3. Fristen und notwendige ergänzende Rechtssetzung
Die PPWR tritt am 11.02.2025 in Kraft, gilt im Wesentlichen aber erst ab dem 12.08.2026. Für einzelne Bestimmungen gelten noch längere Fristen.
Um überhaupt eine Handhabbarkeit für die Praxis zu erreichen, muss die EU-Kommission in Bezug auf einzelne Regelungen noch ergänzende Bestimmungen erlassen. Wo dies der Fall ist, sieht die PPWR ausdrücklich vor, dass die Regelungen erst dann wirksam werden, wenn die notwendigen Erläuterungen vorliegen. Beispiel: Der Mindestrezyklatanteil bei Kunststoffverpackungen ist grundsätzlich ab dem 01.01.2030 verbindlich. Dies setzt allerdings voraus, dass die EU-Kommission die Methode zur Berechnung des Prozentsatzes bis zum 31.12.2026 in einem gesonderten Rechtsakt festlegt. Sollte dies nicht der Fall sein, werden die Vorgaben zum Mindestrezyklatanteil erst drei Jahre nach Erlass der ergänzenden Rechtsakte durch die Kommission bindend.
Den Erlass entsprechender Rechtsakte wie auch die Anpassung des nationalen Verpackungsgesetzes an die PPWR gilt es daher in den nächsten Monaten unbedingt zu beobachten.
II. Lokale Verpackungssteuern sind verfassungsgemäß
Gleichzeitig treten neue Möglichkeiten zur Minderung des Verpackungsaufkommens auf nationaler Ebene in den Fokus. Das BVerfG hat in einem im Januar veröffentlichten Beschluss (BVerfG, Beschluss vom 27.11.2024 – Az.: 1 BvR 1726/23) entschieden, dass Kommunen aus verfassungsrechtlichen Gesichtspunkten nicht gehindert sind, eine lokale Verpackungssteuer zu erheben. Nachdem zuvor bereits das Bundesverwaltungsgericht (BVerwG, Urteil vom 24.05.2023 – Az.: BVerwG 9 CN 1.22) keine grundsätzlichen Bedenken gegen eine solche lokale Steuer hatte, ist nun für Kommunen der Weg zur Einführung individueller lokaler Verpackungssteuern frei.
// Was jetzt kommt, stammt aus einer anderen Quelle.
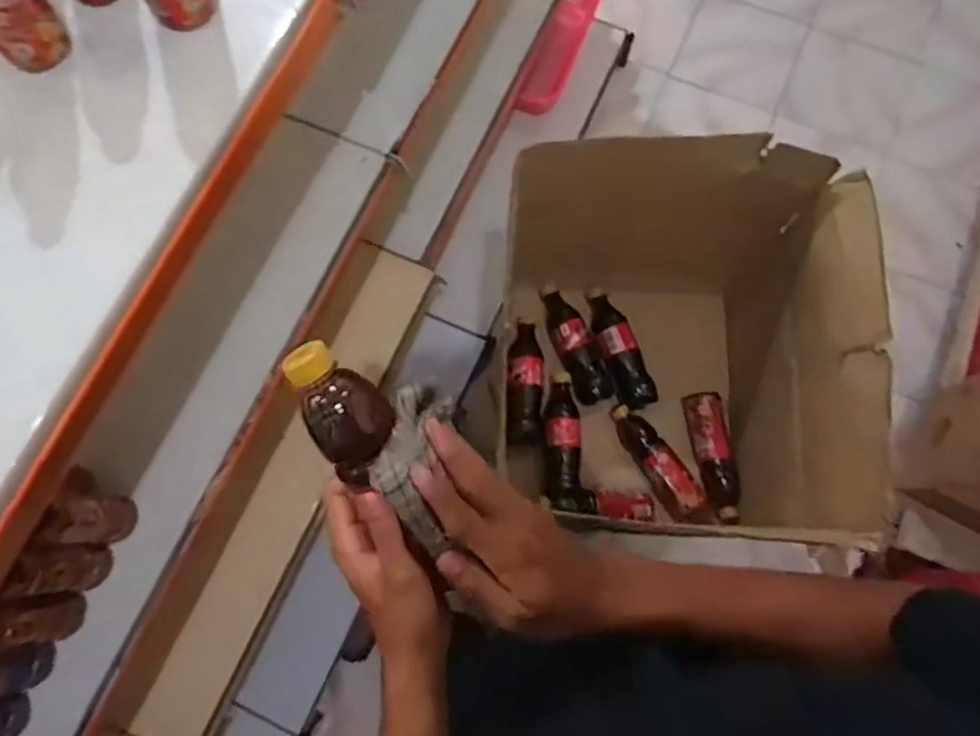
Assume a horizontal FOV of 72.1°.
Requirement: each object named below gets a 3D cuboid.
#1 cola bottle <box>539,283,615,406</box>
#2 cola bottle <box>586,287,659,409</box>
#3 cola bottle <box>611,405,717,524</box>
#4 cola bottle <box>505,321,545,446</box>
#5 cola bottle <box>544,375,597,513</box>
[{"bbox_3d":[0.138,-0.041,1.115,0.065,0.061,0.211,-20,76,-5],"label":"cola bottle"},{"bbox_3d":[0.207,-0.035,1.101,0.073,0.061,0.214,-15,76,-3],"label":"cola bottle"},{"bbox_3d":[0.265,0.153,1.062,0.062,0.057,0.219,-35,78,-8],"label":"cola bottle"},{"bbox_3d":[0.057,0.024,1.095,0.062,0.055,0.201,1,75,1],"label":"cola bottle"},{"bbox_3d":[0.115,0.107,1.039,0.065,0.050,0.232,-2,57,0],"label":"cola bottle"}]

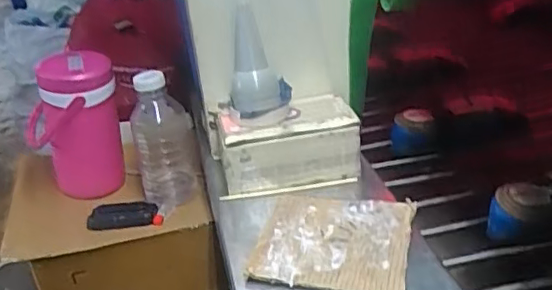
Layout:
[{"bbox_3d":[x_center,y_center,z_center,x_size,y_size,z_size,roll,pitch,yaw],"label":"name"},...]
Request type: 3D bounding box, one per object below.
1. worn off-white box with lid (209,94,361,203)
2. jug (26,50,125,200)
[{"bbox_3d":[0.009,-0.006,0.853,0.207,0.085,0.123,-7,28,-4],"label":"worn off-white box with lid"},{"bbox_3d":[-0.340,-0.027,1.000,0.150,0.245,0.147,-15,29,-19],"label":"jug"}]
1. Die Verpackungssteuer in Tübingen als Ausgangspunkt
Das BVerfG war konkret mit der Verpackungssteuer der Stadt Tübingen befasst. Die Stadt Tübingen erhebt seit 2022 in ihrem Gemeindegebiet Steuern auf Einwegverpackungen. Ziel dieser Steuer ist es, die Vermüllung im Stadtgebiet durch To-go-Verpackungen zu verringern und die Verwendung von Mehrwegsystemen zu fördern. Beispielsweise fallen für Kaffeebecher und Einweggeschirr 50 Cent und für Einwegbesteck 20 Cent an. Die Betreiberin einer Fast-Food-Kette im Gemeindegebiet sah sich dadurch in ihrem Grundrecht aus Art. 12 Abs. 1 GG verletzt und erhob Verfassungsbeschwerde. Sie hatte hierzu argumentiert, die Steuer führe im niedrigpreisigen Speisen- und Getränkesegment zu einem faktischen Verbot von Einwegverpackungen, da die Abwälzung der Steuer auf die Verbraucher nicht realistisch sei. Außerdem fehle es an der Gesetzgebungskompetenz und die Steuer stehe mit bundesrechtlichen Regelungen im Widerspruch.
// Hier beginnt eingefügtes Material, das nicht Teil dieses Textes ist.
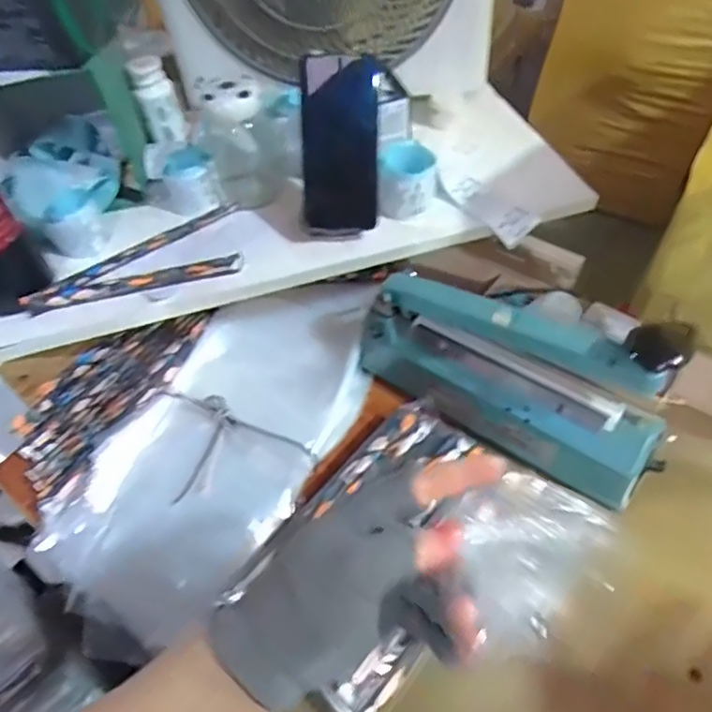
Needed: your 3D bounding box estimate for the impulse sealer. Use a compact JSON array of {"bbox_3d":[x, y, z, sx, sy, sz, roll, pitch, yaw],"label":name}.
[{"bbox_3d":[0.143,0.003,0.540,0.296,0.168,0.084,28,59,25],"label":"impulse sealer"}]

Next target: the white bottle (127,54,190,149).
[{"bbox_3d":[-0.248,-0.317,0.714,0.047,0.096,0.040,-15,51,-7],"label":"white bottle"}]

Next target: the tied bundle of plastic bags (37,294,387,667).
[{"bbox_3d":[-0.122,0.077,0.616,0.211,0.054,0.455,25,58,23],"label":"tied bundle of plastic bags"}]

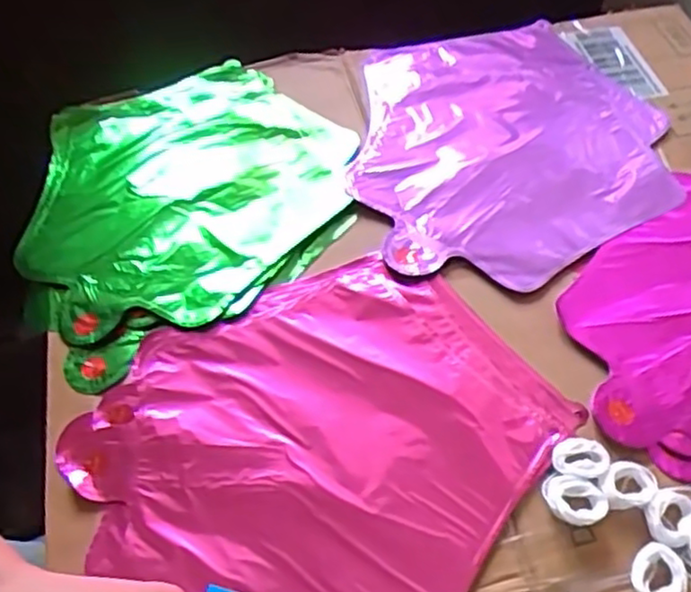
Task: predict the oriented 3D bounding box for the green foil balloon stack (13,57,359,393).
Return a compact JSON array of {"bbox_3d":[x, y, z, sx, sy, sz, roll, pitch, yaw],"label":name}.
[{"bbox_3d":[-0.131,-0.079,0.532,0.256,0.032,0.244,-36,61,-21],"label":"green foil balloon stack"}]

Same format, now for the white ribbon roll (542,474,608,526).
[{"bbox_3d":[0.123,0.109,0.379,0.031,0.012,0.026,4,55,6],"label":"white ribbon roll"}]

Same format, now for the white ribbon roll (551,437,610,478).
[{"bbox_3d":[0.131,0.090,0.394,0.030,0.009,0.023,-7,55,-2],"label":"white ribbon roll"}]

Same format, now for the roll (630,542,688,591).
[{"bbox_3d":[0.158,0.142,0.357,0.031,0.007,0.027,-39,62,-22],"label":"roll"}]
2. Was sind die tragenden Aspekte der Entscheidung?
Diesem Verständnis ist das BVerfG nicht gefolgt. Es hat vielmehr entschieden, dass die lokale Verpackungssteuer nicht zu einem Widerspruch oder einer Doppelbelastung im Gesamtsystem der verpackungsrechtlichen Regulatorik führt. Es argumentiert, dass die Lenkungswirkung der lokalen Verpackungssteuer mit derjenigen diverser Regelungen auf europäischer und Bundesebene wie des Kreislaufwirtschaftsgesetzes, des Einwegkunststofffondsgesetzes oder der EU-Verpackungsverordnung vergleichbar sei. Die einzelnen Instrumente des Gesamtsystems ergänzen sich dabei gegenseitig.
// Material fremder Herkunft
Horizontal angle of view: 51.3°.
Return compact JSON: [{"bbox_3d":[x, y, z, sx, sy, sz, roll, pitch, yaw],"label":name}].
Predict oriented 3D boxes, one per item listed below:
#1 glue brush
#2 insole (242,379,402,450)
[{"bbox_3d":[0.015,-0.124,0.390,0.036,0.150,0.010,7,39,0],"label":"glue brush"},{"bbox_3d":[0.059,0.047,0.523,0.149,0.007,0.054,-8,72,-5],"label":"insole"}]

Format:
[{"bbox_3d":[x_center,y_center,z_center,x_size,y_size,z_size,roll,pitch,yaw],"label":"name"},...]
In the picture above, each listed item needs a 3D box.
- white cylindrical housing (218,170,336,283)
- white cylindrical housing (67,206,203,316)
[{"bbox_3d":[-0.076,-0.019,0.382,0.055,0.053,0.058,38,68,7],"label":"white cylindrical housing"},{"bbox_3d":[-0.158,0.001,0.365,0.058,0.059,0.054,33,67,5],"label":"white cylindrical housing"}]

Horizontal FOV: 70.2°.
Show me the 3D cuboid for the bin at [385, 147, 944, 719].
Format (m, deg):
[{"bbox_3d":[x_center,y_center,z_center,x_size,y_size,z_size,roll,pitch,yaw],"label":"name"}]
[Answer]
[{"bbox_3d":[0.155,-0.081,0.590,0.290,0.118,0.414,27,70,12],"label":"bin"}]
Die Tübinger Steuer verletze die klagende Fast-Food-Ketten-Betreiberin auch nicht in ihrem Grundrecht aus Art. 12 Abs. 1 GG. Das BVerfG hat klargestellt: Die in der Tübinger Satzung vorgesehenen Alternativen wie beispielsweise ein Mehrwegsystem oder die Rücknahme der Verpackungen rechtfertigen den Eingriff.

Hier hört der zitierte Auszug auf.